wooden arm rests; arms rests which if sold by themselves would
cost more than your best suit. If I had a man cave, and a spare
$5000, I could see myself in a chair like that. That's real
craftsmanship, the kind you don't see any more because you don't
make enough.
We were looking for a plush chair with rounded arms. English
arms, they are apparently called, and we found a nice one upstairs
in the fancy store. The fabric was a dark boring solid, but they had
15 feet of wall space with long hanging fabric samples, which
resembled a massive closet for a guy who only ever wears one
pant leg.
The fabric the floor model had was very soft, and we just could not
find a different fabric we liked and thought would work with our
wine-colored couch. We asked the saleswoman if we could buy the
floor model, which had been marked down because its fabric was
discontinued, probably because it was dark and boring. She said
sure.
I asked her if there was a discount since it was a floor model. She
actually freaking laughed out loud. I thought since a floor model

=======

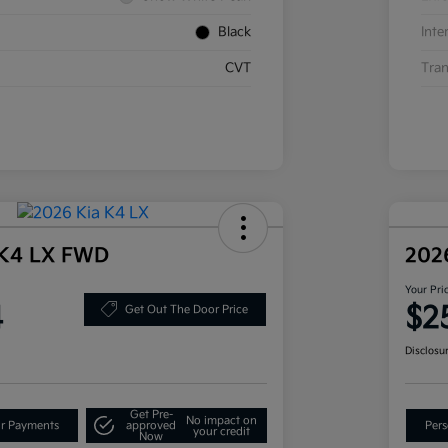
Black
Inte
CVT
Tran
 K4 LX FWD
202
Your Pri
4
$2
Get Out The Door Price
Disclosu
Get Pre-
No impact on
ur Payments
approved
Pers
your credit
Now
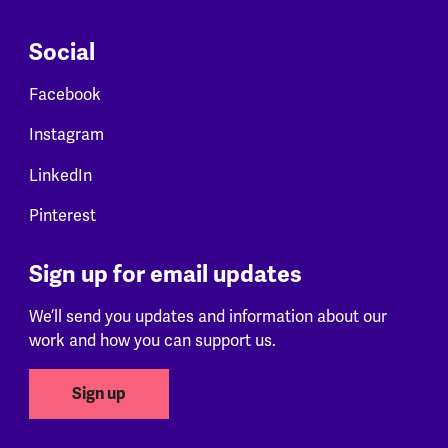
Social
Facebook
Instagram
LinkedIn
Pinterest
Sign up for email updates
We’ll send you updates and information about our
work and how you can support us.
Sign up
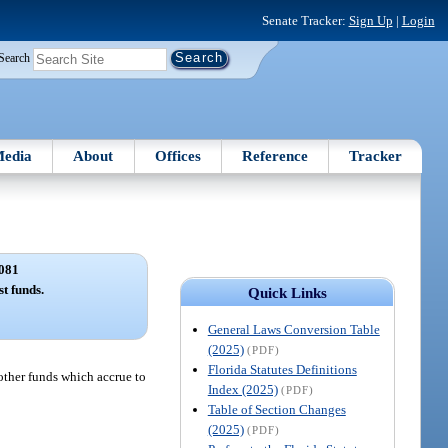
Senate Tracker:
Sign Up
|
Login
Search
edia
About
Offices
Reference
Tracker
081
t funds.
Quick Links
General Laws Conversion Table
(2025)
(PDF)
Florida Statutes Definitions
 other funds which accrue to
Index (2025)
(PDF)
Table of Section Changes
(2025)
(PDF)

=======

§ Written task: Please set down, word for word, the lines of the material from the line with "wooden arm rests;" up to and including the line with "actually freaking laughed".

§ Problem solution:
wooden arm rests; arms rests which if sold by themselves would
cost more than your best suit. If I had a man cave, and a spare
$5000, I could see myself in a chair like that. That's real
craftsmanship, the kind you don't see any more because you don't
make enough.
We were looking for a plush chair with rounded arms. English
arms, they are apparently called, and we found a nice one upstairs
in the fancy store. The fabric was a dark boring solid, but they had
15 feet of wall space with long hanging fabric samples, which
resembled a massive closet for a guy who only ever wears one
pant leg.
The fabric the floor model had was very soft, and we just could not
find a different fabric we liked and thought would work with our
wine-colored couch. We asked the saleswoman if we could buy the
floor model, which had been marked down because its fabric was
discontinued, probably because it was dark and boring. She said
sure.
I asked her if there was a discount since it was a floor model. She
actually freaking laughed out loud. I thought since a floor model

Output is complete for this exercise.